DOCUMENT:
==========

Discover Tasmanias Southern Edge
Road To Joy with Avis
A road trip is the perfect way to discover Southern Tasmania – from stopping at roadside stalls to taking the long way to soak in a serene vista. With Avis' flexible risk free bookings, you can confidently plan ahead, giving you the freedom to find joy around every corner.
More than any other Australian state, Tasmania packs all the essentials for a perfect road trip into a delightfully small space. Where else can you find premium food and wine producers, vast expanses of untouched wilderness, and spectacular windswept beaches all within an hour’s drive?
The Southern Edge drive begins in easy reach south west of Hobart. It has long been a popular region for day trips from the capital, but an explosion of activity in recent years – new art galleries, lively markets and festivals, and an abundance of fresh produce straight from the farm gate – has made this region even more deserving of your attention.
Above: A road trip gives you the freedom to immerse yourself in the scenery
With plenty of accommodation for every budget – from riverside campsites to self-catering cottages and farm stays – the Southern Edge is always a great option for a long weekend on the road. But with increased flexibility on all Avis bookings made between now and July, including the ability to change or cancel your reservation up to 24 hours before your trip with no cancellation fees, there’s never been a better time to explore Tassie.
As you crest Vince’s Saddle – the highest point of the Huon Highway – and wind your way down towards Grove, it becomes obvious how Tasmania earned its ‘Apple Isle’ moniker. With an incredible backdrop of World Heritage Area peaks to the west, the Huon Valley is a region of rolling orchards, dotted here and there with wooden pickers huts and packing sheds.
There’s no better way to honour the area’s apple-growing history than stopping at Willie Smith’s Apple Shed for a generous slice of pie and a tasting flight of their award-winning ciders. Take a moment in the car park to look back at the mountains that make up the Wellington Ranges and see if you can spot Sleeping Beauty; the silhouette of a resting woman in profile.
Continue south through the valley towards Huonville, and you’ll find two excellent vineyards in close proximity. Home Hill Winery has a cellar door and restaurant offering a seasonal menu; Kate Hill Wines has a more intimate tasting room based in a heritage-listed cottage from the 1880s. Either way, you can’t go wrong by picking up a bottle of Pinot Noir to enjoy later in the day.
Left: At Willie Smith's Apple Shed you can enjoy a tasting at the Charles Oates Distillery; Right: Savour local produce on the menu
One of the many joys of driving through the Huon is the variety of roadside stalls where you can stock up on picnic provisions. Many of these operate on an honesty-box basis, so bring along some cash if you want to stock up on apples, berries, stone fruit, fresh flowers and even – if you seek out the Little Black Fridge at Geeveston – sweet treats and baked goods. Keep an eye on their Insta for details of what’s on offer each day, and get there early for the brown butter cookies, which always sell out first.

==========

DATASET:
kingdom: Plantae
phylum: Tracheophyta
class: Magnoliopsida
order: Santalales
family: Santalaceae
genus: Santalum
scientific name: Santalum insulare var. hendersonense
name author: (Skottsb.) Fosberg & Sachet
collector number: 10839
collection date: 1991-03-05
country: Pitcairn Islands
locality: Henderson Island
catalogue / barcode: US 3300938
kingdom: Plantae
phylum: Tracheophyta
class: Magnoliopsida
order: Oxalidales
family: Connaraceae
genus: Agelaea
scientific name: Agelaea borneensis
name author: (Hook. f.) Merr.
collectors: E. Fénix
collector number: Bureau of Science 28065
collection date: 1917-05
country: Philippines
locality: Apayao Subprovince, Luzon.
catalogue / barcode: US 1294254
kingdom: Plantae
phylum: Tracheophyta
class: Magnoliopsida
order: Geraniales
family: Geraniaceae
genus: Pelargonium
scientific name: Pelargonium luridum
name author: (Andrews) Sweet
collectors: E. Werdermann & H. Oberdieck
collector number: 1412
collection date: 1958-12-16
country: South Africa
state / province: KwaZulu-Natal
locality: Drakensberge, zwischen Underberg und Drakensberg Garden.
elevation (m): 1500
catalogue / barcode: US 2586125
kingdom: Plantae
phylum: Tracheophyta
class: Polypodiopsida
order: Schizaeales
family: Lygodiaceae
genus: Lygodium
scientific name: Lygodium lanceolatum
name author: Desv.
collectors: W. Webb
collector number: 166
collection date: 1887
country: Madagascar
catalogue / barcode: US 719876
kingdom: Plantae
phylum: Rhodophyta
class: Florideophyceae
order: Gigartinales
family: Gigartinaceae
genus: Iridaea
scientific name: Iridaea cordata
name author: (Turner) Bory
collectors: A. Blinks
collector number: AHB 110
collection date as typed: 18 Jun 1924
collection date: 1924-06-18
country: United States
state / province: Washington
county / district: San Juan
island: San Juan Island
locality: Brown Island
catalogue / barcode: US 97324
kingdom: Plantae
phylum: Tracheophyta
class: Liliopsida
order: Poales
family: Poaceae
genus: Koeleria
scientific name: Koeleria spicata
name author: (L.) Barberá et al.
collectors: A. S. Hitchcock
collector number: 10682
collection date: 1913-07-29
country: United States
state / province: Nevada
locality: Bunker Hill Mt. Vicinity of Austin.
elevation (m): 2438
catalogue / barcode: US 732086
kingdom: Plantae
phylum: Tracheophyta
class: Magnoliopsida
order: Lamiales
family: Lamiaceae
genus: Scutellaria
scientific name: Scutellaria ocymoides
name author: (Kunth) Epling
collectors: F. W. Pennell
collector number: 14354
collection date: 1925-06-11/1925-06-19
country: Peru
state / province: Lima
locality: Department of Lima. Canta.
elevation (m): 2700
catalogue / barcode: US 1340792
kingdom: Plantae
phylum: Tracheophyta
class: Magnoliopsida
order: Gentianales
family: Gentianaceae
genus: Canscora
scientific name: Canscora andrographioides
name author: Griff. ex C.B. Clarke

==========

WRITTEN TASK: Pick up the Southern Tasmania road trip article right after its final sentence and keep writing it. The rows are separate material and have no connection to the Southern Tasmania road trip article.

TASK RESULT:
When it’s time for a leg stretch and a snack, there are dozens of spots to pull over and enjoy the scenery. Head for the foreshore at Franklin and take a leisurely walk along the river – the tannin-stained waters create beautiful reflections, and there are traditional wooden boats moored all along the shore.
Another lovely spot is Heritage Park in Geeveston – keep an eye out for platypus in the river, and leave time to pick up some fresh sushi from Masaaki’s. Chef Masaaki Koyama is originally from Osaka, and his use of traditional techniques combined with fresh Tasmanian produce is a mouth-watering combination.
Staying on the western side of the Huon River, there’s the option to head inland to Hartz Mountains National Park. You’ll need a Parks Pass to visit (it’s easiest to book this online before you arrive), but with several spectacular walks in the area, it’s well worth the drive. Lake Esperance is a favourite with locals: the walk is two hours return, mainly on a well-constructed wooden boardwalk, and you’ll be rewarded with incredible views of southern Tasmania.
The Far South
Dover is a pretty fishing village about 80 minutes south of Hobart on the Huon Highway, and it’s a great base if you’re keen to explore Tasmania’s Far South. It sits at the head of Esperance Bay, and photographers will enjoy the opportunity to capture some spectacular shots of the sun setting behind Adamson’s Peak.
Dover is also the last place to stock up on supplies before driving further south. Call ahead to order some sourdough bread from the Bakehouse Distillery, along with a bottle of Evoke – a small-batch, uniquely Tasmanian spirit distilled from sassafras.
From Dover, it’s about half an hour to Hastings Caves State Reserve, where you can head underground to discover an impressive network of dolomite caves, and then a further half hour to Cockle Creek – the southernmost point you can drive to in Australia.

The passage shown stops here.